Harris, soit dit en passant, est également un étudiant de Pirké AvotLors de la réception de Roch Hachana à laquelle j’ai assisté dans sa résidence en 2022, elle a cité un autre de ses célèbres aphorismes : « Ce n’est pas votre devoir de terminer le travail, mais vous n’avez pas non plus le droit de le négliger. »

« Nous vivons un moment de l’histoire de notre pays et du monde où nous sommes confrontés à un signal d’alarme – la sonnerie du shofar – qui nous pousse à nous poser des questions : « Que faisons-nous ? Que pouvons-nous faire ? » », a déclaré Harris lors de cette soirée moite. « Nous avons affaire à des forces très puissantes qui tentent de mener, je pense, une attaque en règle contre une liberté durement gagnée. Il est important que nous ayons une vision claire de ce qui se passe et de ce qui est en jeu, et que nous acceptions que nous puissions faire quelque chose à ce sujet. »

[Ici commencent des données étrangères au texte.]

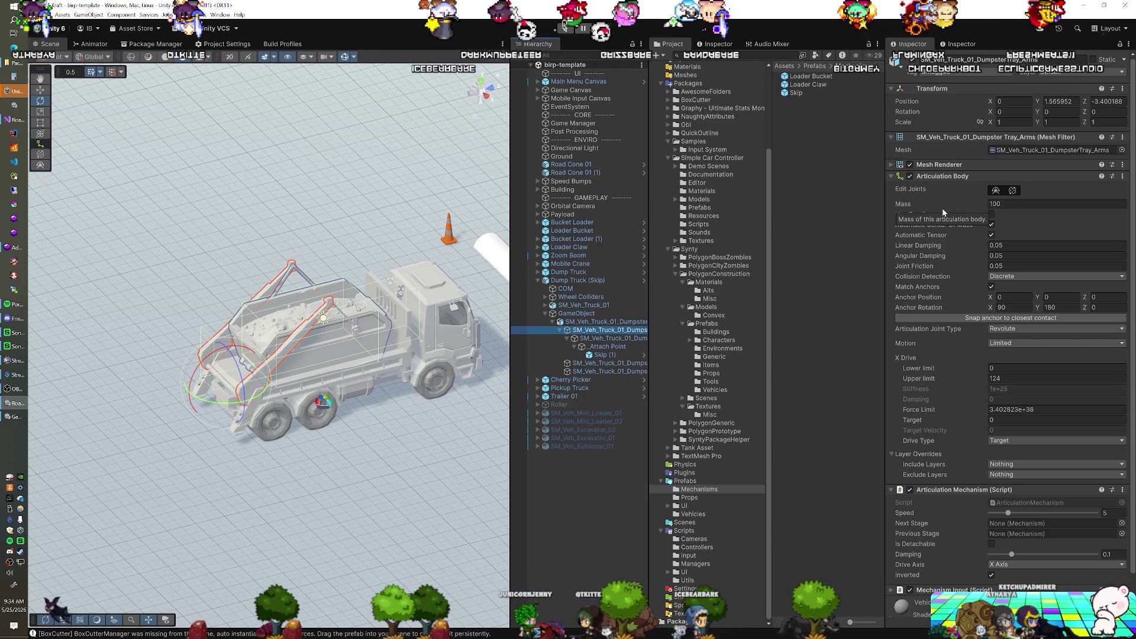
# Step: Create an empty GameObject with the default name and add an Articulation Body to it
pyautogui.press('ctrl+shift+n')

En janvier, j'ai a écrit une chronique sur les raisons pour lesquelles une revanche Biden-Trump serait mauvaise pour les Juifs (et pour tout le monde). J'avais surtout peur que toute la campagne ne retrace la période toxique de 2020, alors que nous avons besoin d'une nouvelle dynamique politique.

Au contraire, le mois dernier a été l’un des plus instables et des plus surprenants de l’histoire des campagnes électorales américaines – du débat alarmant à la tentative d’assassinat de Trump, en passant par le choix sans précédent de Biden de se retirer. C’est en fait une bonne chose pour les Juifs (et pour tout le monde).

Que Harris soit essentiellement consacré ou qu'un nouveau candidat soit choisi à travers un processus à déterminer menant à une convention démocrate ouverte – voir : aile ouestSaison 6, épisode 22, « 2162 votes » — les semaines et les mois à venir promettent la campagne la plus dramatique de l’histoire. Le drame attire l’attention, ce qui est bon pour la démocratie.

Le rabbin Sorkin aurait difficilement pu écrire un meilleur scénario.